Université : Flou et frustration

Alors que la polémique bat son plein depuis l’annonce de la nomination par SM le Roi Mohammed VI, le 16 avril, de 9 présidents d’université sur un total de 14 postes à pouvoir, ce n’est que jeudi 25 avril que le ministre de l’Enseignement supérieur, Najib Zerouali Ouariti, s’est en partie expliqué sur cette opération sur les colonnes de notre confrère « Le Matin du Sahara et du Maghreb».
Selon les explications de M. Zerouali, hormis l’université Al Karaouyine, qui nécessite « un débat sur son concept et de réajustements concernant ses missions», certaines commissions ont signalé pour les universités non dotées de présidents que « les candidatures n’étaient pas en phase par rapport aux objectifs assignés à une présidence ».

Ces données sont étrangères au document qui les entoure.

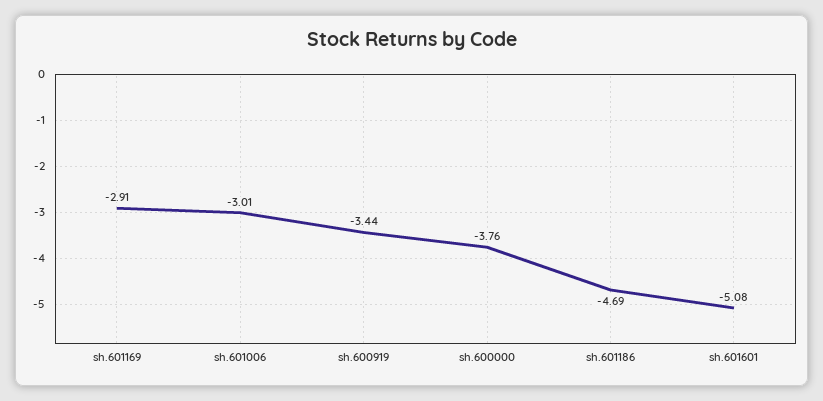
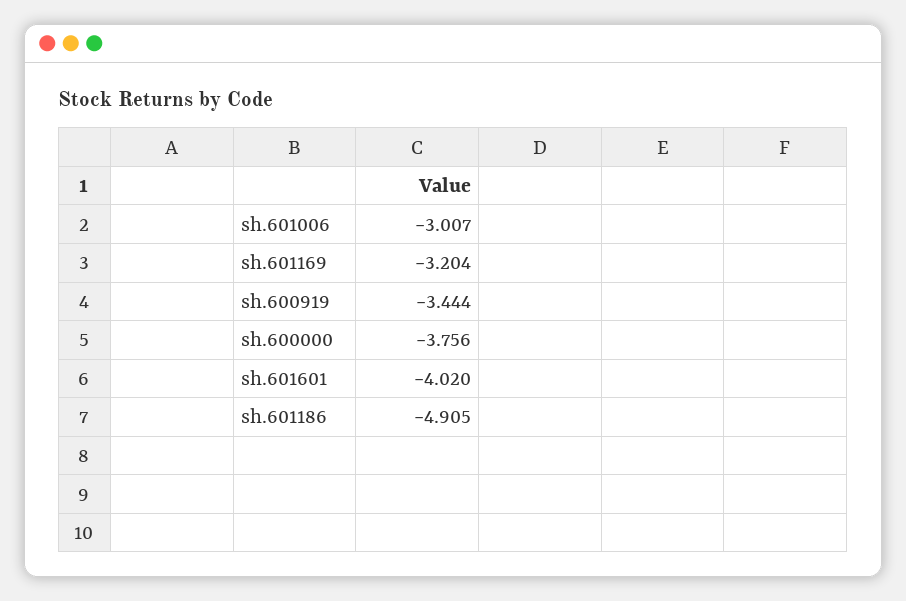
sh.601169: -2.91 -> -3.204
sh.601186: -4.69 -> -4.905
sh.601601: -5.08 -> -4.02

Argumentation plutôt limitée pour une sortie tres attendue du ministre de tutelle sur un sujet qui suscite une large polémique. Pour une large part d’universitaires, c’est la transparence que le souverain a posée en pilier de la nouvelle procédure, avec l’émulation, de la concurrence loyale et de la démocratie, qui a fait défaut lors de l’annonce des résultats des travaux des commissions. De nombreux universitaires parlent d’un sentiment de « frustration ». L’opération, souligne un professeur-chercheur de l’université de Rabat, « a été discréditée par l’opacité totale et le manque de transparence ». L’absence d’information sur les raisons de la vacuité de 5 postes de président d’université, déplore-t-il, a vidé l’expérience de l’espoir qu’elle portait de « sortir l’université de son état de discrédit».
D’autant plus renchérit un autre universitaire, que le mode de processus d’évaluation a été bien accueilli par le milieu universitaire. Le premier reproche fait au département de l’enseignement supérieur, est de ne pas avoir publié immédiatement un communiqué expliquant le « manque à l’appel » de 5 présidents d’université sur un total de 14. Ce faisant, le ministère a « prêté le flanc à la rumeur » et a « contribué à compromettre le capital confiance jusque-là acquis à l’ensemble du processus de réforme universitaire ».
Pour la présidence d’unversités comme celle de Rabat, des personnalités qui étaient dans la course se demandent « pourquoi les noms des candidats retenus, qui seraient de 3, n’ont pas été publiés ». Le fait de surseoir à cette formalité, estime un candidat, « laisse supposer une prédisposition à la manipulation», alors que si l’on était allé jusqu’au bout du processus de transparence, on aurait contribué à « extraire l’université de ces réseaux démagogiques dans lesquels elle s’est enlisée depuis les années 1980».
D’un autre coté, alors que M. Zerouali affirme que les présidents nommés « ont tous fait leurs preuves», on relève au sein du corps professoral universitaire que « l’on ne peut pas parler de renouvellement des générations » quand on « fait appel à des responsables dont on a déjà expérimenté les limites sur le terrain ». Grief que l’on s’empresse de placer au second plan, pour revenir à la revendication principale, celle qui veut que « si les commissions sont souveraines dans leur jugement, le débat ne saurait être maintenu hors de la portée du public, la réforme de l’université étant une affaire publique ».